* **Task data**:
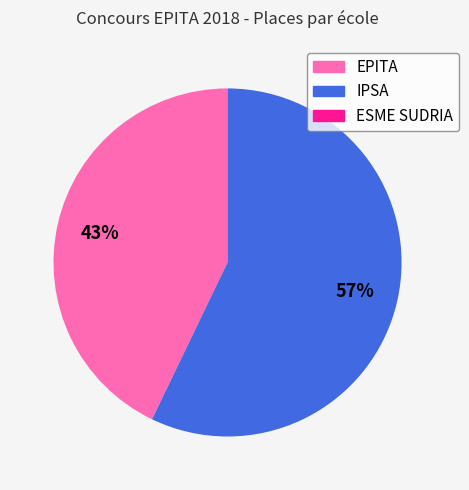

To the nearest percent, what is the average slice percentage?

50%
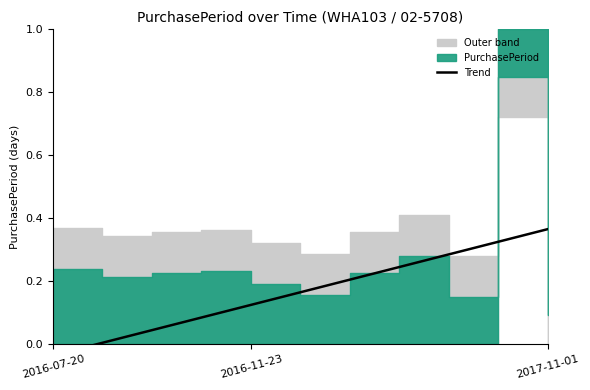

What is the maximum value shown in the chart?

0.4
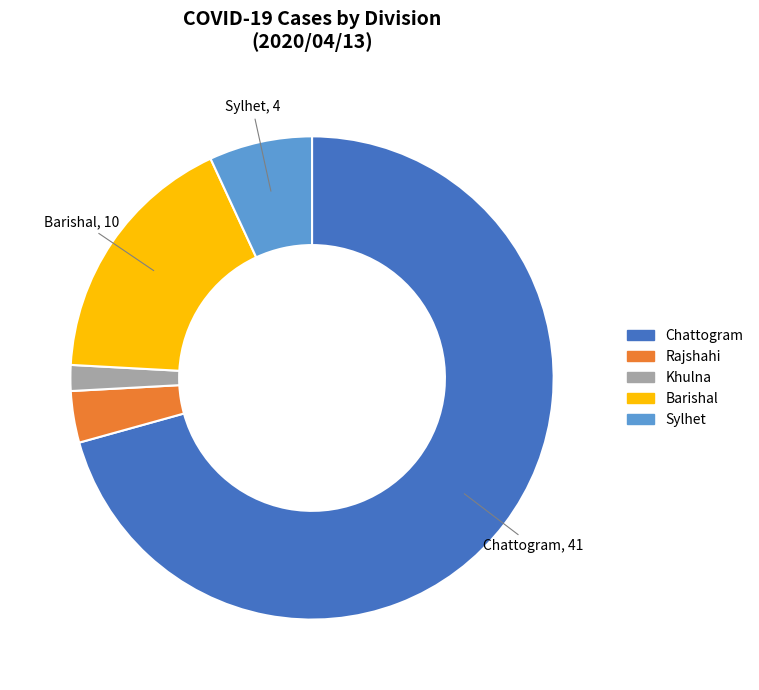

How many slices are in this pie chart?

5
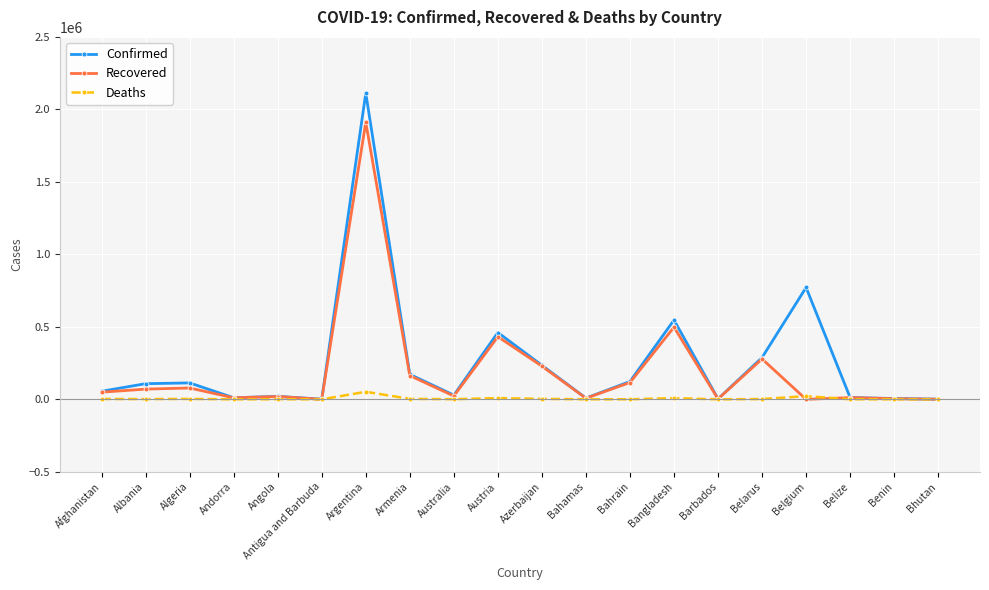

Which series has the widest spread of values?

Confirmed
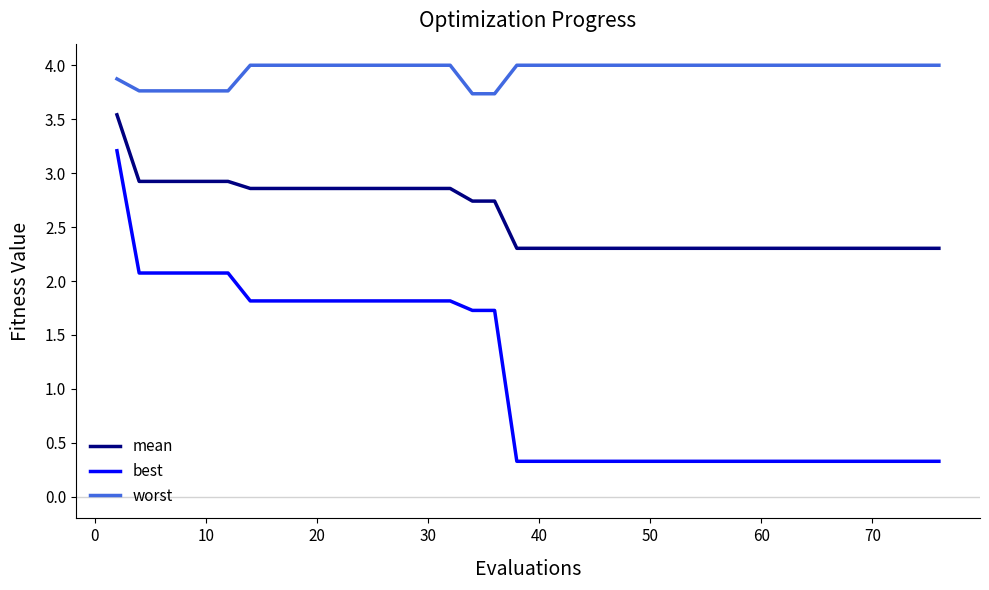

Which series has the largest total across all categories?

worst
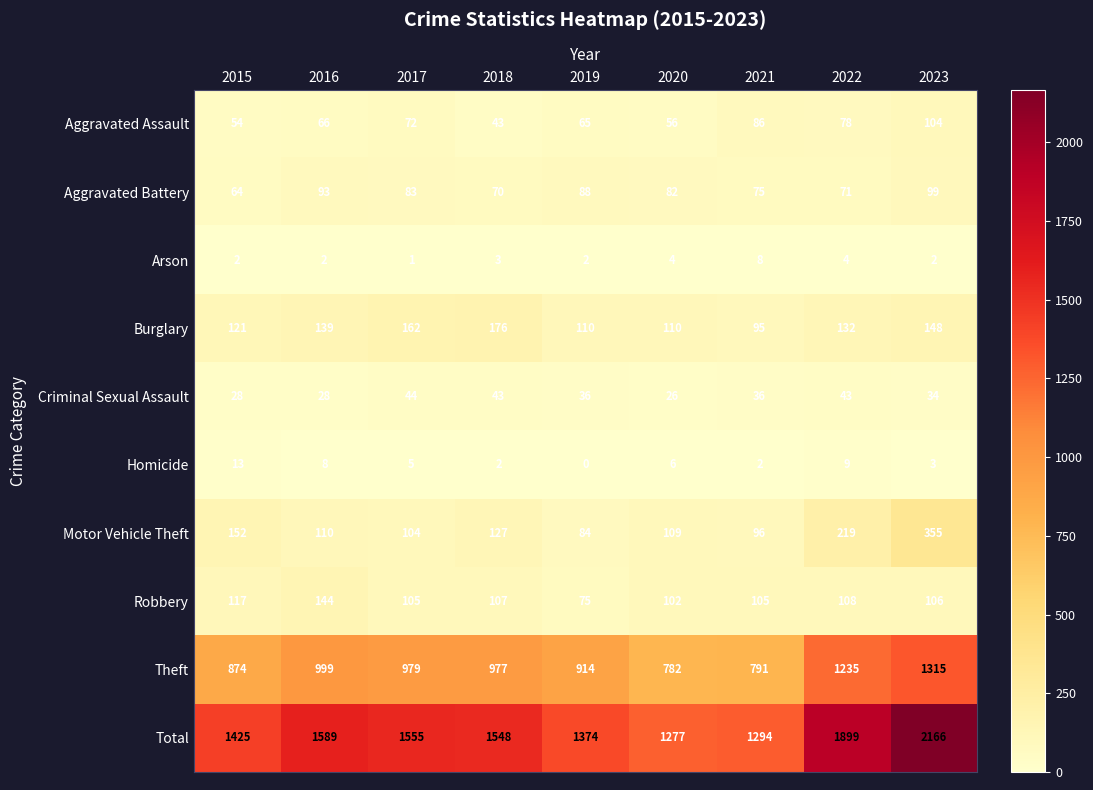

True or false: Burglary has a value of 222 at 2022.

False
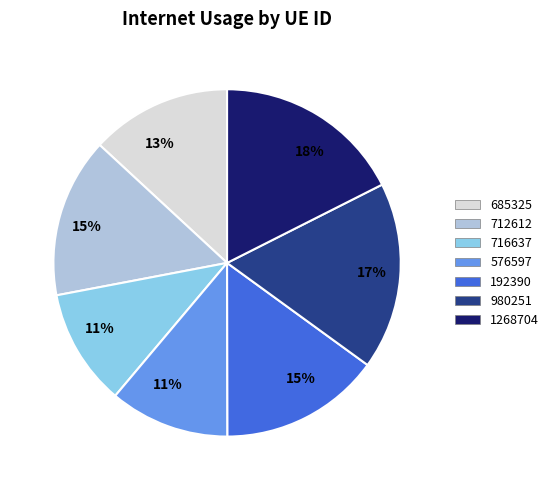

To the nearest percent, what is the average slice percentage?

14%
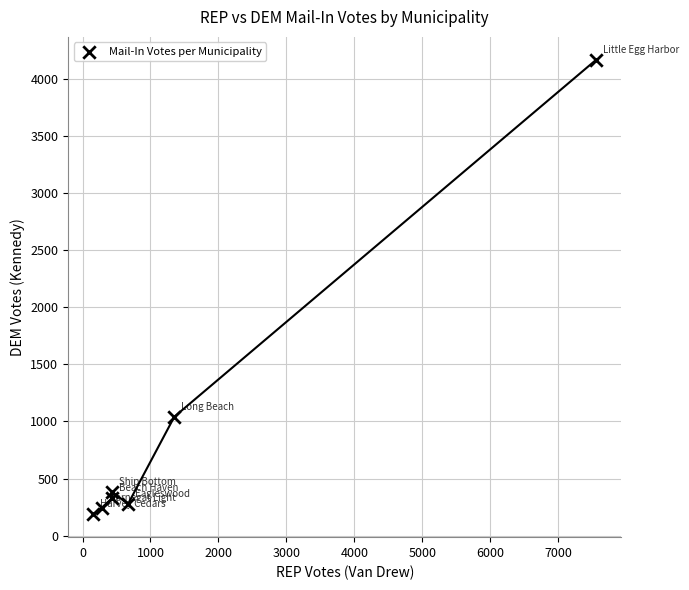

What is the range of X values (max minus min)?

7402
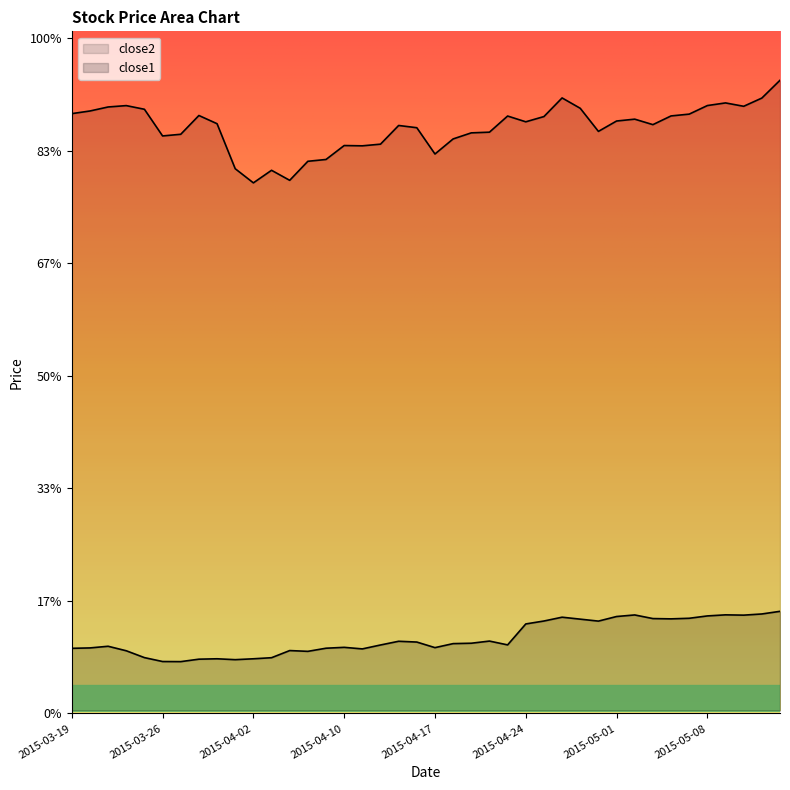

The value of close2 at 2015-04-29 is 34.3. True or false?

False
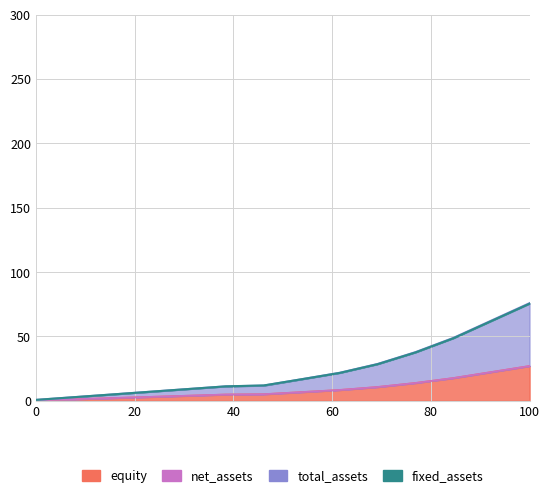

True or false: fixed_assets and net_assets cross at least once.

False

* **What is needed**:
Copy out, word for word, the stretch of rows from the line containing "What is the range" through the end of the rows above. Leave the pictures out.

* **Response box**:
What is the range of X values (max minus min)?

7402

The value of close2 at 2015-04-29 is 34.3. True or false?

False

True or false: fixed_assets and net_assets cross at least once.

False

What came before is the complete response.